> SUPPLIED DATA
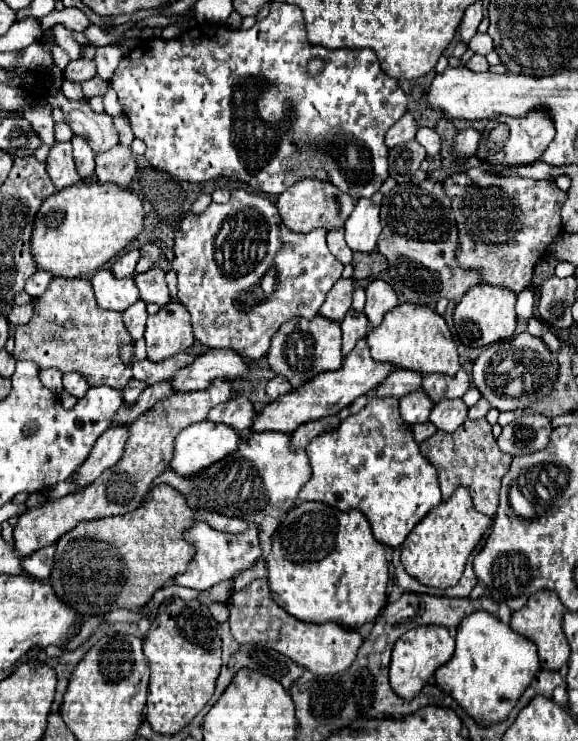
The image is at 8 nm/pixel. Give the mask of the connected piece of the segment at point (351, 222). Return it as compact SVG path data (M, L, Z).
M382 192L356 202L354 212L346 220L346 244L356 252L374 252L380 236L380 202Z

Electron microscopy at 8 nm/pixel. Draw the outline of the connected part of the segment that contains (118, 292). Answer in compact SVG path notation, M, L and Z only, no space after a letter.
M98 270L92 276L92 286L96 294L96 302L104 310L124 312L130 304L140 300L140 292L134 284L134 278L118 280L110 270Z

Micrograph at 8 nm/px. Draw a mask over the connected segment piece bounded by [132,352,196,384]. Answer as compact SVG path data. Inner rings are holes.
M180 352L180 354L174 354L172 358L166 358L166 360L158 362L158 364L154 364L152 360L142 360L142 362L134 362L132 372L134 372L136 380L142 380L144 384L154 384L154 382L170 378L170 374L174 370L180 370L182 366L188 366L188 362L194 360L194 358L196 358L196 354Z

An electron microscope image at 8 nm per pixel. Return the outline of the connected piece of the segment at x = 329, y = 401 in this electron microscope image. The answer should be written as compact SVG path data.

> WHAT IS REQUIRED
Could you return the entire listing above verbatim while dropping each picture?

> WRITTEN REPLY
The image is at 8 nm/pixel. Give the mask of the connected piece of the segment at point (351, 222). Return it as compact SVG path data (M, L, Z).
M382 192L356 202L354 212L346 220L346 244L356 252L374 252L380 236L380 202Z

Electron microscopy at 8 nm/pixel. Draw the outline of the connected part of the segment that contains (118, 292). Answer in compact SVG path notation, M, L and Z only, no space after a letter.
M98 270L92 276L92 286L96 294L96 302L104 310L124 312L130 304L140 300L140 292L134 284L134 278L118 280L110 270Z

Micrograph at 8 nm/px. Draw a mask over the connected segment piece bounded by [132,352,196,384]. Answer as compact SVG path data. Inner rings are holes.
M180 352L180 354L174 354L172 358L166 358L166 360L158 362L158 364L154 364L152 360L142 360L142 362L134 362L132 372L134 372L136 380L142 380L144 384L154 384L154 382L170 378L170 374L174 370L180 370L182 366L188 366L188 362L194 360L194 358L196 358L196 354Z

An electron microscope image at 8 nm per pixel. Return the outline of the connected piece of the segment at x = 329, y = 401 in this electron microscope image. The answer should be written as compact SVG path data.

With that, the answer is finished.